▶ Exercise description
Look through the listing below and give the number of lines that hold "formato". Say nothing more.

......

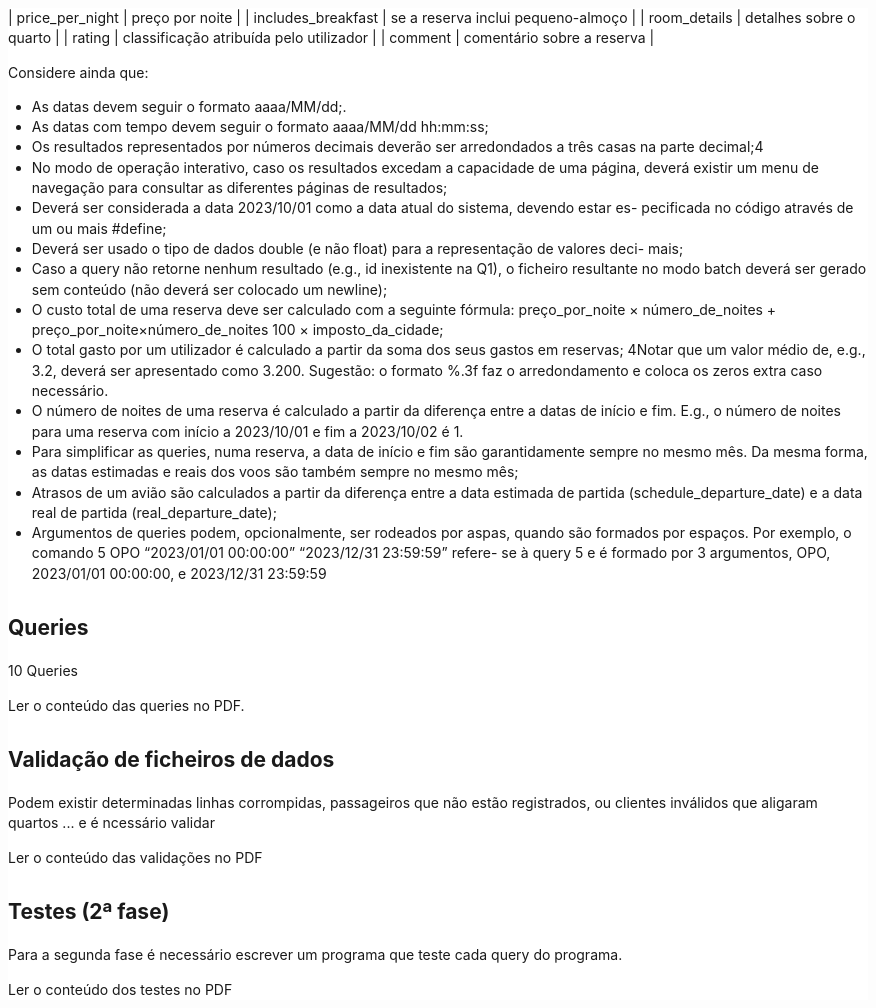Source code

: | price_per_night | preço por noite |
| includes_breakfast | se a reserva inclui pequeno-almoço |
| room_details | detalhes sobre o quarto |
| rating | classificação atribuída pelo utilizador |
| comment | comentário sobre a reserva |

Considere ainda que:

* As datas devem seguir o formato aaaa/MM/dd;.
* As datas com tempo devem seguir o formato aaaa/MM/dd hh:mm:ss;
* Os resultados representados por números decimais deverão ser arredondados a três casas
na parte decimal;4
* No modo de operação interativo, caso os resultados excedam a capacidade de uma página,
deverá existir um menu de navegação para consultar as diferentes páginas de resultados;
* Deverá ser considerada a data 2023/10/01 como a data atual do sistema, devendo estar es-
pecificada no código através de um ou mais #define;
* Deverá ser usado o tipo de dados double (e não float) para a representação de valores deci-
mais;
* Caso a query não retorne nenhum resultado (e.g., id inexistente na Q1), o ficheiro resultante
no modo batch deverá ser gerado sem conteúdo (não deverá ser colocado um newline);
* O custo total de uma reserva deve ser calculado com a seguinte fórmula:
preço_por_noite × número_de_noites + preço_por_noite×número_de_noites
100 × imposto_da_cidade;
* O total gasto por um utilizador é calculado a partir da soma dos seus gastos em reservas;
4Notar que um valor médio de, e.g., 3.2, deverá ser apresentado como 3.200. Sugestão: o formato %.3f faz o
arredondamento e coloca os zeros extra caso necessário.
* O número de noites de uma reserva é calculado a partir da diferença entre a datas de início
e fim. E.g., o número de noites para uma reserva com início a 2023/10/01 e fim a 2023/10/02
é 1.
* Para simplificar as queries, numa reserva, a data de início e fim são garantidamente sempre
no mesmo mês. Da mesma forma, as datas estimadas e reais dos voos são também sempre
no mesmo mês;
* Atrasos de um avião são calculados a partir da diferença entre a data estimada de partida
(schedule_departure_date) e a data real de partida (real_departure_date);
* Argumentos de queries podem, opcionalmente, ser rodeados por aspas, quando são formados
por espaços. Por exemplo, o comando 5 OPO “2023/01/01 00:00:00” “2023/12/31 23:59:59” refere-
se à query 5 e é formado por 3 argumentos, OPO, 2023/01/01 00:00:00, e 2023/12/31 23:59:59

## Queries

10 Queries

Ler o conteúdo das queries no PDF.

## Validação de ficheiros de dados

Podem existir determinadas linhas corrompidas, passageiros que não estão registrados, ou clientes inválidos que aligaram quartos ... e é ncessário validar

Ler o conteúdo das validações no PDF

## Testes (2ª fase)

Para a segunda fase é necessário escrever um programa que teste cada query do programa.

Ler o conteúdo dos testes no PDF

......

▶ Written solution
3